MATERIAL PROVIDED:
------------------------------

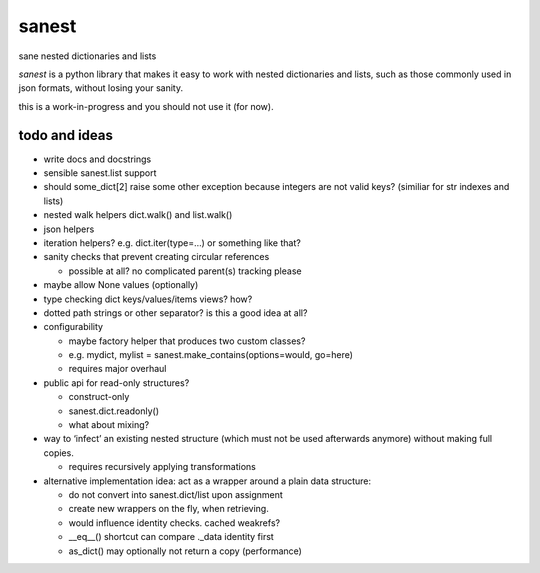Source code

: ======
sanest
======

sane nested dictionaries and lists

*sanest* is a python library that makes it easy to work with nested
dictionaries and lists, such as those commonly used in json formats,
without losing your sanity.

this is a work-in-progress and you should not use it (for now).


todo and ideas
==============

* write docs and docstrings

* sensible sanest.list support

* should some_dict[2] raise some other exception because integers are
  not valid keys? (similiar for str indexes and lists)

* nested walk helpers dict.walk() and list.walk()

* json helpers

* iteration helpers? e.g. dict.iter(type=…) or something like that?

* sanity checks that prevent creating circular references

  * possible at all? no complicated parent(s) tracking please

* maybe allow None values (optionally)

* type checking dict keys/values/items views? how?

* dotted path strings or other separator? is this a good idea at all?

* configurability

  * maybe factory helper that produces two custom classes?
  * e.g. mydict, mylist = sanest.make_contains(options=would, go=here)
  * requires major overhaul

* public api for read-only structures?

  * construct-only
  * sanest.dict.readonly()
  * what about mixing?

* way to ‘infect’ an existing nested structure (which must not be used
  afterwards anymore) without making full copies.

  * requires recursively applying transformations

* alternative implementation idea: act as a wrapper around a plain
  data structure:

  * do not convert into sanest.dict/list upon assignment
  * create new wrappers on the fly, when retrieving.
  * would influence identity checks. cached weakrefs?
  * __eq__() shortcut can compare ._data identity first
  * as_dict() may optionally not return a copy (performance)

------------------------------

EXERCISE AIM: Could you print the listing above word for word, without its pictures?

COMPLETED TASK:
Source code

: ======
sanest
======

sane nested dictionaries and lists

*sanest* is a python library that makes it easy to work with nested
dictionaries and lists, such as those commonly used in json formats,
without losing your sanity.

this is a work-in-progress and you should not use it (for now).


todo and ideas
==============

* write docs and docstrings

* sensible sanest.list support

* should some_dict[2] raise some other exception because integers are
  not valid keys? (similiar for str indexes and lists)

* nested walk helpers dict.walk() and list.walk()

* json helpers

* iteration helpers? e.g. dict.iter(type=…) or something like that?

* sanity checks that prevent creating circular references

  * possible at all? no complicated parent(s) tracking please

* maybe allow None values (optionally)

* type checking dict keys/values/items views? how?

* dotted path strings or other separator? is this a good idea at all?

* configurability

  * maybe factory helper that produces two custom classes?
  * e.g. mydict, mylist = sanest.make_contains(options=would, go=here)
  * requires major overhaul

* public api for read-only structures?

  * construct-only
  * sanest.dict.readonly()
  * what about mixing?

* way to ‘infect’ an existing nested structure (which must not be used
  afterwards anymore) without making full copies.

  * requires recursively applying transformations

* alternative implementation idea: act as a wrapper around a plain
  data structure:

  * do not convert into sanest.dict/list upon assignment
  * create new wrappers on the fly, when retrieving.
  * would influence identity checks. cached weakrefs?
  * __eq__() shortcut can compare ._data identity first
  * as_dict() may optionally not return a copy (performance)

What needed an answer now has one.